** Challenge **
Could you turn the paragraph starting "In the following we will demonstrate" in the workflow text below into a short list of its main points?

** Text to read **

%%

In the following we will demonstrate an idealized workflow based on a
subset of the Global Forest Watch (GFW) data set that is delivered
together with this package. You can follow along the code snippets below
to reproduce the results. Please note that to reduce the time it takes
to process this vignette, we will not download any resources from the
internet. In a real use case, thus processing time might substantially
increase because resources have to be downloaded and real portfolios
might be larger than the one created in this example.

This vignette assumes that you have already followed the steps in
[Installation](https://mapme-initiative.github.io/mapme.biodiversity/articles/installation.html)
and have familiarized yourself with the terminology used in the package.
If you are unfamiliar with the terminology used here, please head over
to the
[Terminology](https://mapme-initiative.github.io/mapme.biodiversity/articles/terminology.html)
article to learn about the most important concepts.

%%

** Provided data **
%%

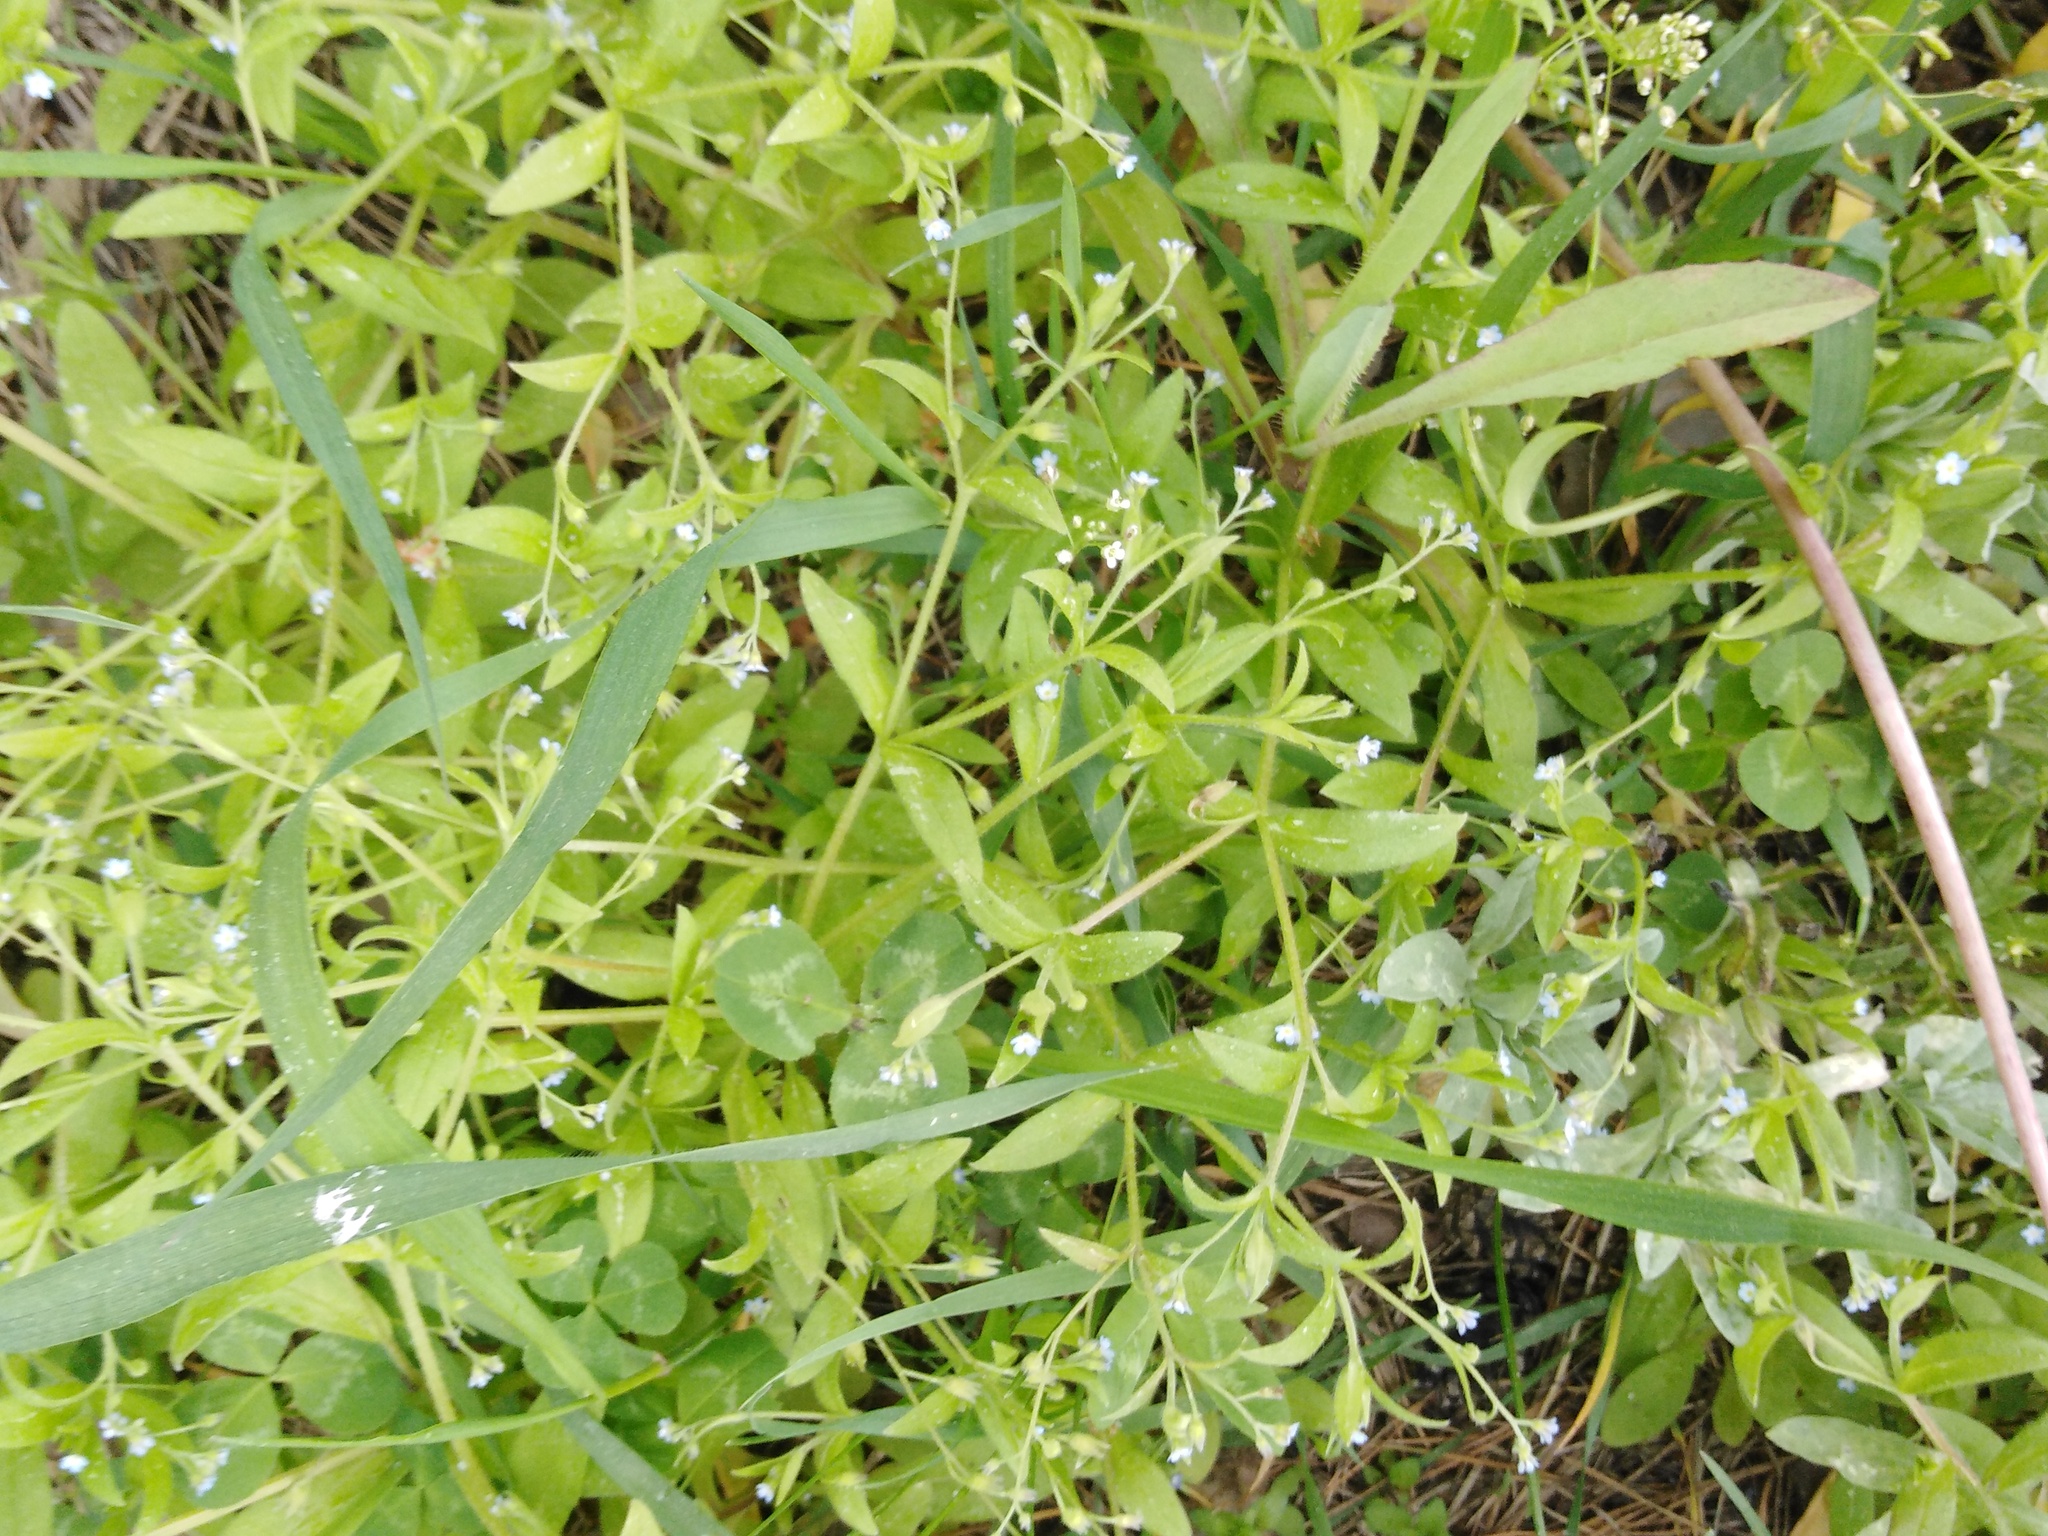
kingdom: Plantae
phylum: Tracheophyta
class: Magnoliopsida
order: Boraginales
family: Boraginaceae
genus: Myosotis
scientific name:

%%

** Answer **
- An idealized workflow is shown using a subset of the Global Forest Watch (GFW) data set that comes with the package.
- The code snippets can be followed to reproduce the results.
- Nothing is downloaded from the internet, which keeps processing time short.
- In real use, processing may take much longer, because resources must be downloaded and portfolios may be larger than the example one.